+++ Text excerpt +++

Welcome to griggs's film reviews page. griggs has written 1234 reviews and rated 2537 films.
Repetition is the theme—but that doesn’t make it any less wearing. The Other Way Around circles its central relationship with a doggedness that borders on stubborn, replaying conversations, edits, and awkward silences until the point has not so much landed as settled in for a long stay. The first hour in particular feels overstretched, and while the emotional drift between the characters is convincingly played, the pacing strains that credibility.
There’s also a tendency to shout about its cinematic pedigree—references to Bergman, Truffaut, and company arrive with the regularity of someone reciting their Criterion shelf. It starts to feel more like a checklist than a conversation.
The film eventually turns in on itself: Ale is editing her new film, which turns out to be the one we’re watching. It’s a clever structural twist, though a little too pleased with itself. Meta is fine; meaningful meta is harder. It’s not without its grace notes, but much of it plays like a first draft someone forgot to trim.
Bigas Luna doesn’t so much tell a story as throw a leg of jamón at the screen and dare you to find the symbolism. Jamón Jamón is a tale of thwarted love and maternal manipulation, told through sweat, thighs, and surreal flourishes. It’s absurd in all the right places — not just bawdy for effect, but using erotic chaos as a way to smuggle in something sharper.

+++

Answer from the film reviews page:
(a) How many films has griggs rated?
(b) Which two filmmakers are named among the references in The Other Way Around?
(c) What is Ale editing?

+++ Data listing +++

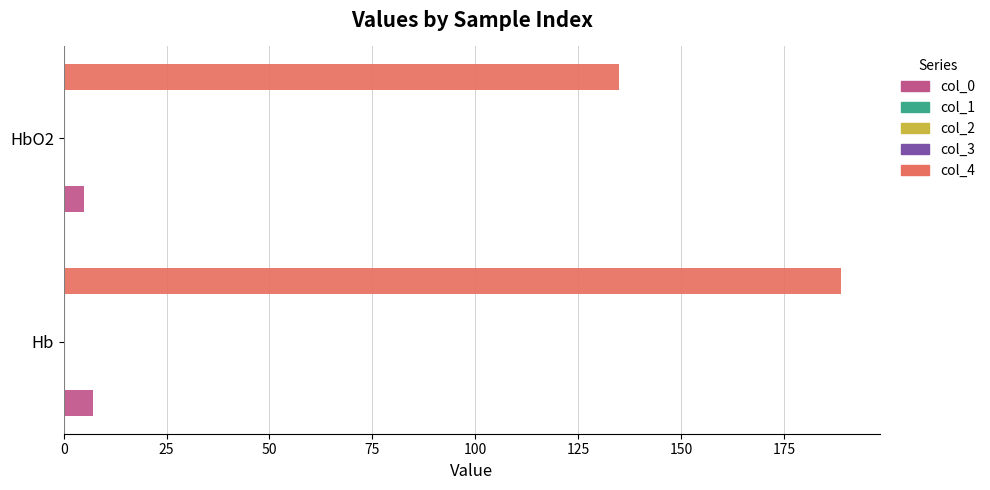

What is the greatest value displayed?

189.0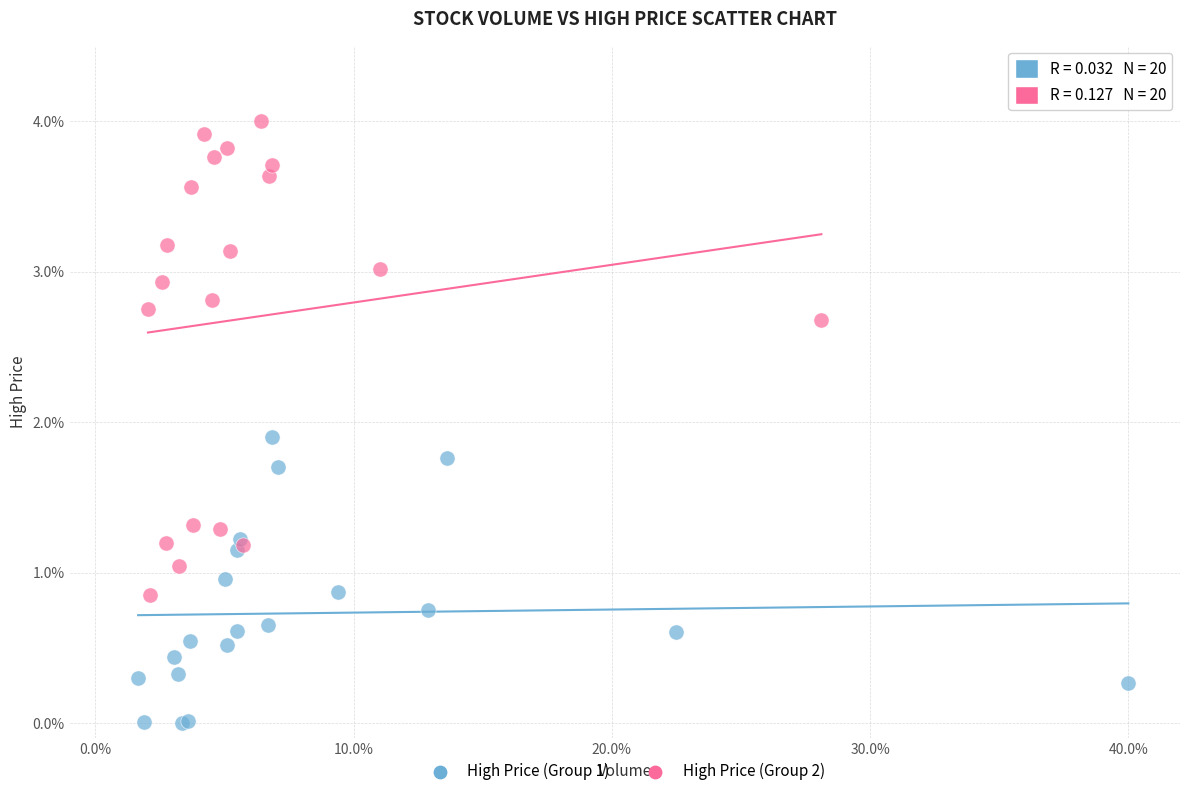

Which series has the widest spread of Y values?

High Price (Group 2)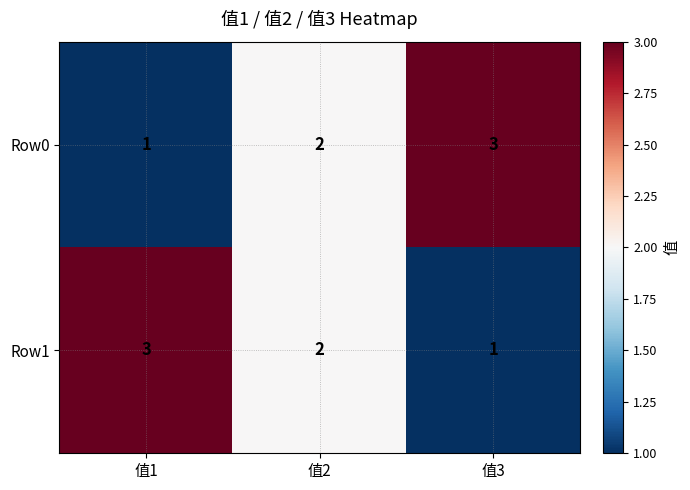

What is the spread (max minus min) of values at 值3?

2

+++

Answer section:
(a) 2537
(b) Bergman and Truffaut
(c) Her new film, which turns out to be the one being watched